From a German population-based AMI registry, 2,886 men and 958 women were included, aged 28–74 years, hospitalized with an incident AMI between 2000 and 2008. All data were collected by standardized interviews and chart review. All-cause mortality was assessed for all registered persons in 2010. Median follow-up time was 6.0 years (interquartile range 4.1 years). Survival analyses and multivariate Cox regression analysis were conducted.

Results

Of the 3,844 patients, 70.3 % were prescribed all four EBMs; 23.8 % received three, 4.6 % two, and 1.3 % were discharged with one or no EBM. Long-term survival was 71.7 % [95 % confidence interval (CI) 55.4–82.9 %], 64.7 % (95 % CI 59.2–69.6 %) and 60.2 % (95 % CI 51.9–67.5 %) in patients with four, three and <3 EBMs, respectively. Patients prescribed three or less EBMs without ACEI/ARB showed similar long-term survival to those receiving four EBMs.
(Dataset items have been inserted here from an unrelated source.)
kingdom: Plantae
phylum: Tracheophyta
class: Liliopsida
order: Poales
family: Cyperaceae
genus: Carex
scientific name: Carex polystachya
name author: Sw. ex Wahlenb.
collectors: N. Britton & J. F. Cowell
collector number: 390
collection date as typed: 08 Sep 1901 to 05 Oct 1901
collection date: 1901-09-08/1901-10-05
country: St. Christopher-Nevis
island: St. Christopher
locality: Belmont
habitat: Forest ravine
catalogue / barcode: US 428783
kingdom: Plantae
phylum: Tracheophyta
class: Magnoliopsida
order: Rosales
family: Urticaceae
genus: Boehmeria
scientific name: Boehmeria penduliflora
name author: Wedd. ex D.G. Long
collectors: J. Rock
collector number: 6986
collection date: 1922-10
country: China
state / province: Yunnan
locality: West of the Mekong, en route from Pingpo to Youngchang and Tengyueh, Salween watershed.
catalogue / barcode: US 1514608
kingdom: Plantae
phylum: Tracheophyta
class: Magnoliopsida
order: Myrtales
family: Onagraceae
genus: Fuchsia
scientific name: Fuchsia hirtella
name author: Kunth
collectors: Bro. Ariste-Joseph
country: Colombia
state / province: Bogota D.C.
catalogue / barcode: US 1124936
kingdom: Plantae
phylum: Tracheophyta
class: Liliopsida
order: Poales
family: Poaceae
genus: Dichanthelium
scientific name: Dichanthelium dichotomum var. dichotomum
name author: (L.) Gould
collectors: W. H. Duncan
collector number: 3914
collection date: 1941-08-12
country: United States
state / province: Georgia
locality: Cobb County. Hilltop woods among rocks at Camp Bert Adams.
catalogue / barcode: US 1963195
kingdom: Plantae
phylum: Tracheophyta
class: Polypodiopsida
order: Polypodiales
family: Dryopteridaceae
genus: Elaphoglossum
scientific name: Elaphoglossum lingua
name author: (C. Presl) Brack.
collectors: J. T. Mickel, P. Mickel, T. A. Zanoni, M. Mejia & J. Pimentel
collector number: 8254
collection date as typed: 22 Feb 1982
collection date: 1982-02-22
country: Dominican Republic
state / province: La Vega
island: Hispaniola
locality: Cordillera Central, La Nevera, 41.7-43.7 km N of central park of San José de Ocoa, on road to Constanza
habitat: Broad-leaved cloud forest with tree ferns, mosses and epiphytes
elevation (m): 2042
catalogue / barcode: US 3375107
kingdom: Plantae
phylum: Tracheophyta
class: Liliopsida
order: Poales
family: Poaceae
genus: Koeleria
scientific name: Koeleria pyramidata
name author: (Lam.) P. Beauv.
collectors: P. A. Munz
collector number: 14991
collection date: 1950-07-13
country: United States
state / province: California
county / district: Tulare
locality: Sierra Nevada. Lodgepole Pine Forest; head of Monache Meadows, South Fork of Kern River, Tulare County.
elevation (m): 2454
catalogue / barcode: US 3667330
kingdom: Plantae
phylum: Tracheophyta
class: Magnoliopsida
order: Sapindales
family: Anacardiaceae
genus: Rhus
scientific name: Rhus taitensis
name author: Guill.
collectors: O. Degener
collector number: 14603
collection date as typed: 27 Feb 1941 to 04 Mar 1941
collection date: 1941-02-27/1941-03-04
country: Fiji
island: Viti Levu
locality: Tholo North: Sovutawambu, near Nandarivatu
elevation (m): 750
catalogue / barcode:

In Cox regression analysis after adjustment for confounding variables, the hazard ratio for long-term mortality in patients with four EBMs versus three or less EBMs was 0.63 (95 % CI 0.53–0.74).

Conclusions

Prescribing of a combination of all four EBMs appeared to improve clinical outcomes in AMI patients by significantly reducing long-term mortality. Hospital discharge is a critical time for optimal long-term management.